前記(1),(2)の事情を考慮すれば,証人清水次郎の当裁判所における証言は,右(3)の認定事実に照らして直ちに信用しがたいものといわなければならない。
(三)証人岩田惣三郎の証言について
証人岩田惣三郎は当裁判所において一応原告の主張に沿うが如き証言をしているが,次のとおり信用できない。
(1) 証拠(乙5,証人岩田惣三郎,同吉野満,原告代表者)によれば,同証人は,原告とは12,3年前から現在まで取引関係にあること,同証人は,原告が前事業年度において架空の外注費を計上して法人税の支払いを免れることを計画したのに対し,これに応じて手形を受け取り,取り立てをして額面の9割を現金で返還するなどして原告の脱税に協力したこと,それにもかかわらず,吉野満が,昭和62年6月2日及び7月1日同証人から事情を聴取した際及び当裁判所での証言でも,右の点についてあいまいな供述を繰り返して結局明確な供述をしなかったことが認められる。
(2) 同証人は,当裁判所において,原告から同証人に対する下請代金の支払方法や原告から同証人に交付された各手形の趣旨に関して極めてあいまいな証言しかせず,また,昭和58年3月20日,4月20日満期の手形は工事代金に充当したと証言しながらどの工事の下請け代金として受け取ったものか回答できなかった。
(3) 証拠(乙5,証人吉野満)によれば,岩田惣三郎は,原告から単価の訂正を受けたことは一度もなかったことが認められる。
前記(1),(2)の事情を考慮すれば,証人岩田惣三郎の当裁判所における証言は,右(3)の認定事実に照らして直ちに信用しがたいものといわなければならない。
(四)注文書について
原告は,まず,本件単価調整後の低い単価に基づく注文書であるとして甲1の16,2の19,4の12を,また,当時の相当な単価ひいては本件単価調整前の真実の単価を推認させる趣旨で本件単価調整をおこなったと主張する外注先に対するほぼ同一時期の他の工事の注文書であるとして甲1の20,24,2の24,27,31,34,38,4の16,19,22,24をそれぞれ提出している。
しかしながら,右注文書は,以下のとおりその内容が信用できないか又は内容が真実であったとしてもこれによって直ちに原告主張の事実を推認することはできない。
(1) 本件単価調整後の注文書について
イ まず,甲1の16(原告の岩田金男に対する注文書(控))は,その作成日付が昭和58年10月6日になっているが,これは,甲1の14により認められる工期(昭和58年5月20日)の後である。
しかも,原告代表者は,当裁判所において当初右作成日付において作成した注文書であると供述し,その後最近になって作成したことを認め,しかもその作成資料についての供述は著しく矛盾変遷している(平成元年4月27日付調書,同年8月3日付調書,同年12月21日付調書)。
ロ 甲2の19(原告の清水工務店こと清水次郎に対する注文書(控))は,その作成日付が昭和58年3月26日になっているが,これは,乙25により認められる清水次郎が工事を始めた昭和57年7月の後であることが明らかである。しかも,原告代表者は,当裁判所において原告代表者尋問の直前になって作成したことを認め,しかもその作成資料が存在しないことを認めている(平成元年8月3日付調書)。

表示情報 ▸
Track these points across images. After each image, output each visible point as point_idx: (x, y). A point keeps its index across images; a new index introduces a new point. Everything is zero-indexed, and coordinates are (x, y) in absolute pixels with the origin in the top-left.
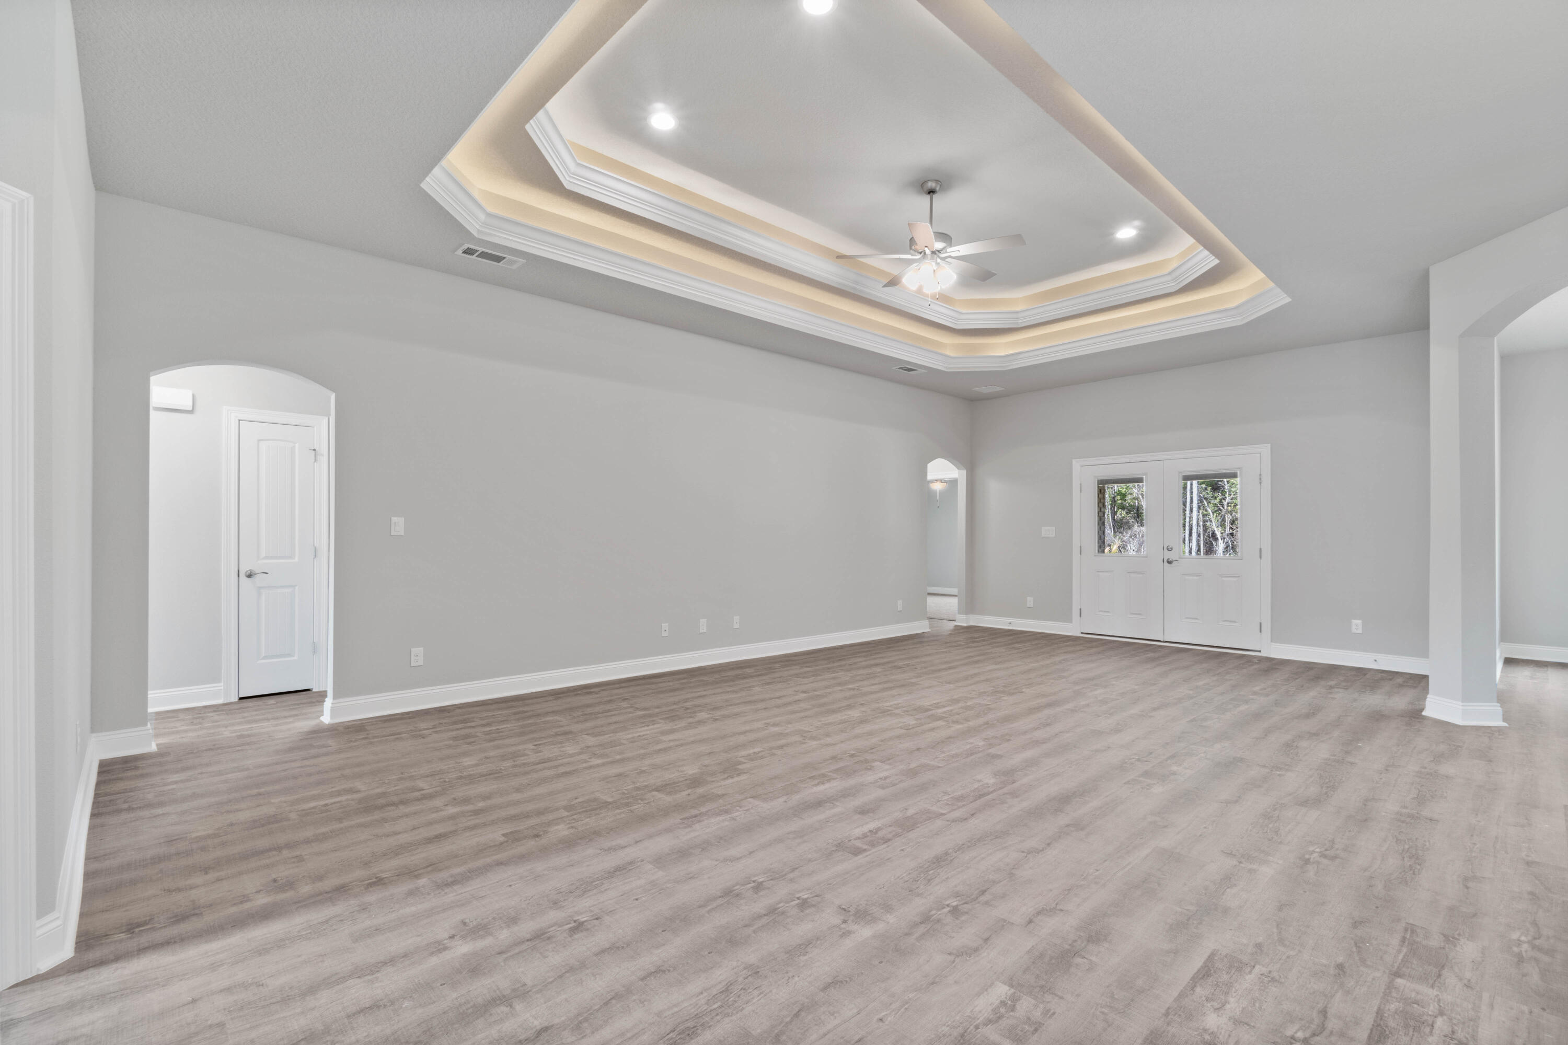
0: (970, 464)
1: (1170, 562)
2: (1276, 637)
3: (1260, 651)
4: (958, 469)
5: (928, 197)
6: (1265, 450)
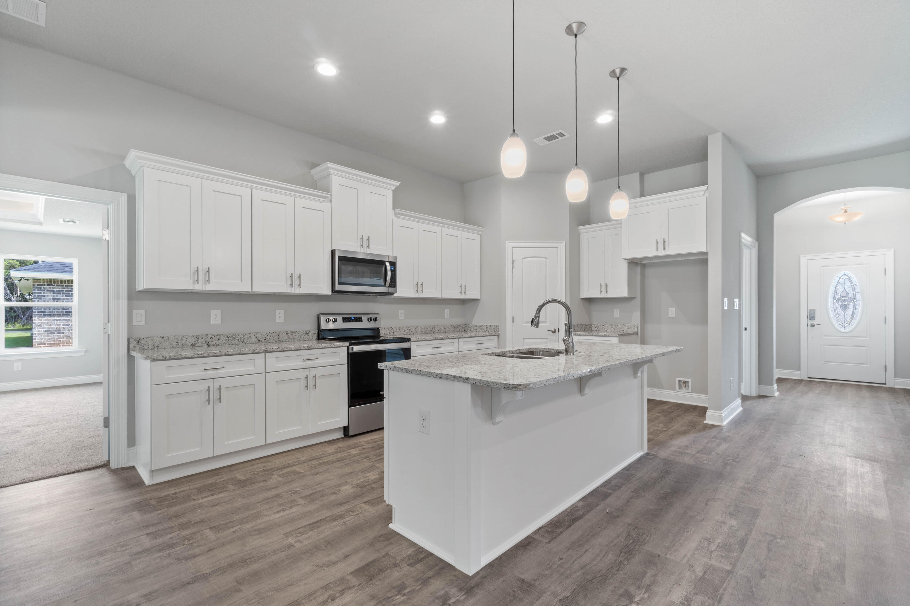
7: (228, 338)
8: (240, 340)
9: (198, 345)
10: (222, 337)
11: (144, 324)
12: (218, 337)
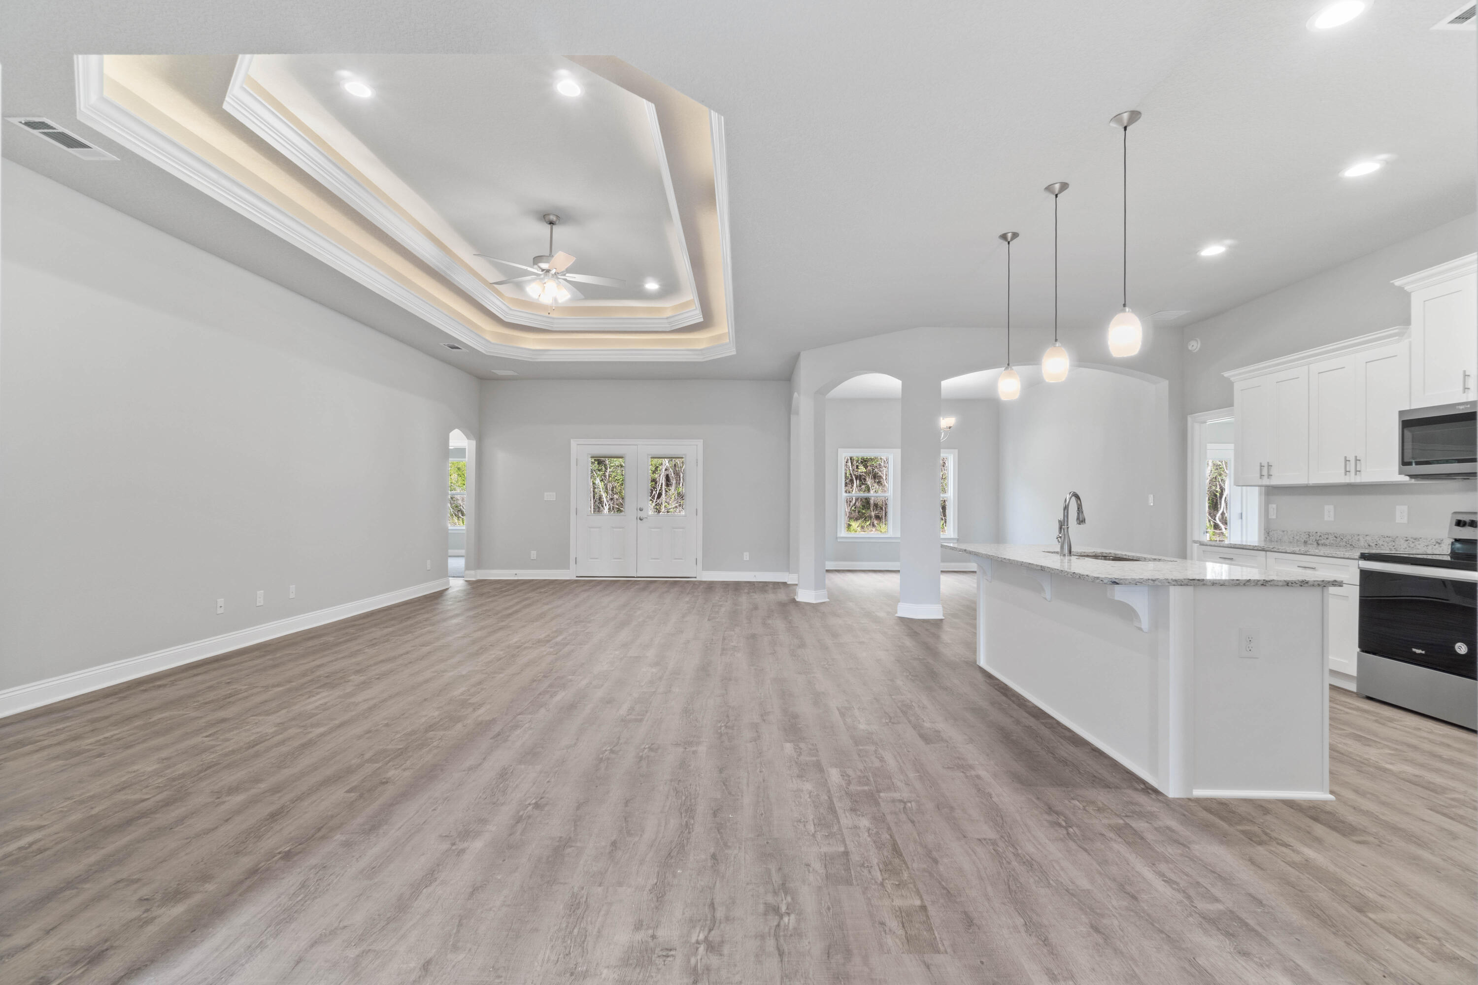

本演習の課題 ▸
(1) 判決文の抜粋について、次の問いに答えてください。
(a) 証人岩田惣三郎は、原告といつから取引関係にあるとされているか。
(b) 吉野満が証人岩田惣三郎から事情を聴取したのは何年何月何日か。
(c) 甲1の16の作成日付は何年何月何日になっているか。
(2) 判決文の抜粋にある次の文を英語に訳してください。「証拠(乙5,証人吉野満)によれば,岩田惣三郎は,原告から単価の訂正を受けたことは一度もなかったことが認められる。」
(3) 判決文の抜粋を、最後の文の後から書き続けてください。

想定解答 ▸
(1)
(a) 12,3年前から現在まで
(b) 昭和62年6月2日及び7月1日
(c) 昭和58年10月6日

(2) According to the evidence (Exhibit Otsu 5 and the witness Mitsuru Yoshino), it is found that Sozaburo Iwata never once received a correction of the unit price from the plaintiff.

(3)
ハ 甲4の12(原告の今村組に対する注文書(控))は,その作成日付が昭和58年10月6日になっているが,これについても,原告代表者は,当裁判所において,右時期は今村が工事を始めた後であり,しかも,右作成日付よりさらに後になって作成したものであることを認めている(平成元年12月21日付調書)。
右のとおり,原告が本件単価調整後の注文書であるとして提出した証書は,いずれも本件訴訟のために作成されたものであるといわざるをえず,原告代表者がこれらの作成資料ないし根拠について何ら首肯しうる供述をしない以上,その内容は直ちに信用できない。
(2) 本件単価調整前の正当な単価を推認させる注文書について
イ 注文書は,注文者の請負人に対する請負契約の申込書であるから,本来であれば請負人が請負工事を始める前に作成されるべきものであるところ,右注文書のうち甲1の20,2の27,4の19,4の22の各作成日付は,それぞれ,甲6(原告代表者尋問の結果により真正に成立したものと認められる。),乙27,27,28により認められる各請負人が当該工事を始めた後である。
また,原告代表者は,当裁判所において,再三,注文書はあったりなかったりする,口約束で仕事をする,日付はいろいろ変わってくる等と供述している(平成元年8月3日付調書,同年12月21日付調書)。
以上の点からすれば,右注文書は後日本件訴訟のために作成されたものであると認められるからその内容は直ちに信用できない。
さらに,仮に右注文書が真実の契約内容を記載したものであるとしても,右注文書に記載された単価は様々であるから,それによって原告代表者が本件単価調整前の単価であると供述する単価が当時の相当な単価であったと直ちに推認することはできない。
(五)以上のとおり,原告代表者尋問の結果,証人清水次郎及び同岩田惣三郎の各証言,原告提出の右注文書はいずれも信用できず,他に前記事実上の推定を覆すに足りる証拠はない。
四 以上のとおりであるから,原告の本件事業年度の所得金額は金13,678,151円であると認められる。
したがって,右金額の範囲内でなされた本件更正処分には何ら違法な点はない。
また前記第二,一5記載の架空の従業員に対する給料支払の事実は,国税通則法68条1項所定の事実の仮装に該当するものというべきであるから,本件更正処分により新たに納付すべきに至った税額を前提としてなされた重加算税の賦課決定処分にも何ら違法な点はない。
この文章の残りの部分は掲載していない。